Subscription-backed factories
The token-billing detail is unusually concrete for a harness abstraction. cramforce's Codex reply says a Codex subscription can pay for the tokens a software factory uses.
That matches the shape of the implementation in the docs: the Codex adapter runs through the Codex SDK, and the Claude Code adapter runs through Anthropic's Claude Agent SDK. cramforce's launch note says the official SDK path is why subscriptions "just work."
Sandbox layer
cramforce's deployment reply says HarnessAgent is not Vercel-only and can run local or cloud, though he adds that software factories run better in the cloud.
The local path is already visible. lgrammel's local sandbox example uses createAppleContainerSandbox, experimental_sandbox, and a shell tool to create and run a Node.js file inside a Mac local Docker-style sandbox.
The extension seam is public. lgrammel's sandbox interface reply names Experimental_SandboxSession and HarnessSandboxV1 as public interfaces and calls out Modal, E2B, and Daytona as possible community sandbox packages.
Harnesses as tools
One composition pattern is already possible: cramforce's tool-wrapper reply says a developer can make a tool that uses HarnessAgent directly when the harnesses have isolated work.

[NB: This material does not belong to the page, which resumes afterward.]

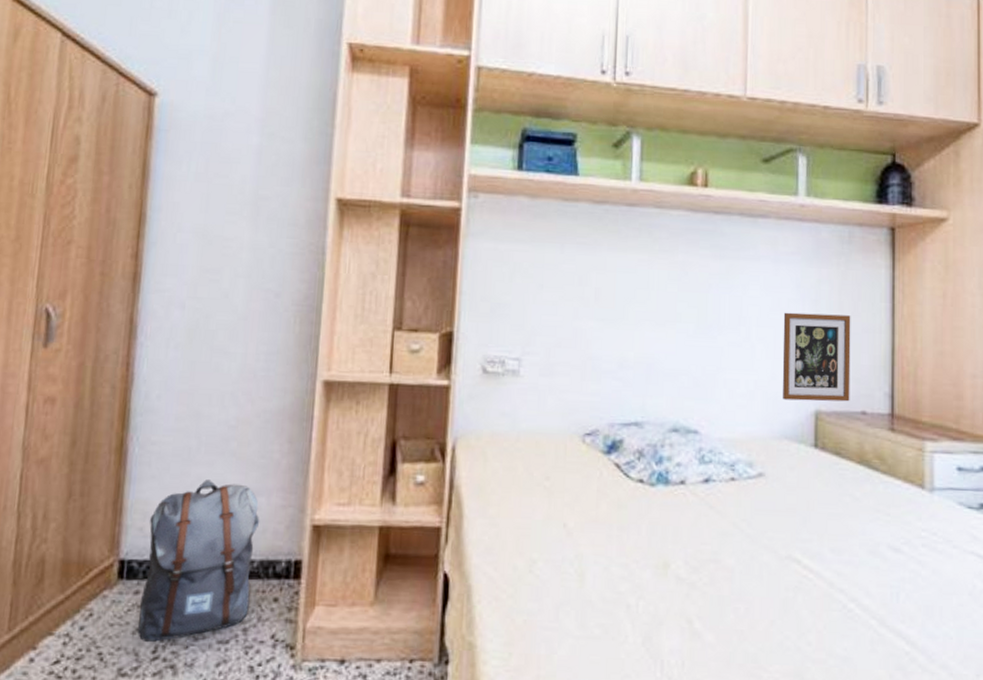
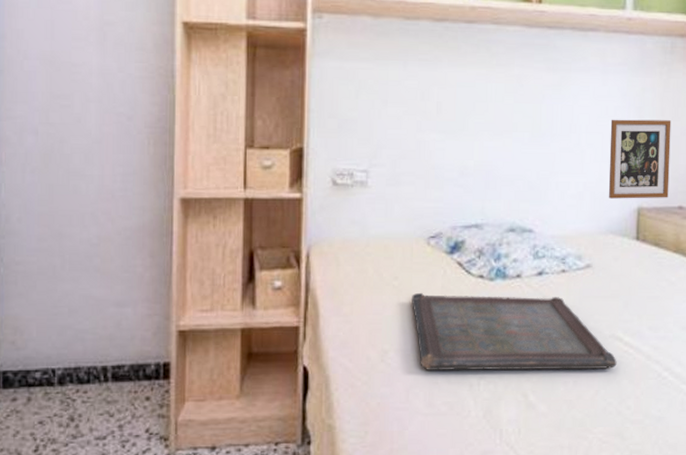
backpack: present [137,480,260,642] -> none [17,294,128,442]
serving tray: none [563,495,795,596] -> present [411,292,617,371]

A separate cramforce progress reply says related work is in progress, with no promise attached.
Context layer
pauliusztin_ framed the portability boundary above the harness. pauliusztin_'s context-layer post argues that models are commoditizing fast, harnesses already have, and the thing to own is the context layer.
His proposed context layer contains:
- unified memory, business logic, serving layer, and a disposable harness;
- MCP servers or skills for tools, resources, prompts, and domain knowledge;
- a starting point as simple as markdown files;
- a later path to knowledge graphs, filesystem storage, and semantic plus BM25 retrieval;
- one store, with MongoDB given as the example.
Scenario tests
zeeg's counterweight is that harnesses are not automatically better than native providers for every agent job. zeeg's harness caveat says the important part is why a model performs differently in a specific scenario, not a table of scores.
zeeg's table reply adds that the result was hard to compress into a table. pauliusztin_'s testing quip gives the same failure mode a shorter name: the AI version of "works on my machine" is testing a few prompts and deciding it looked good.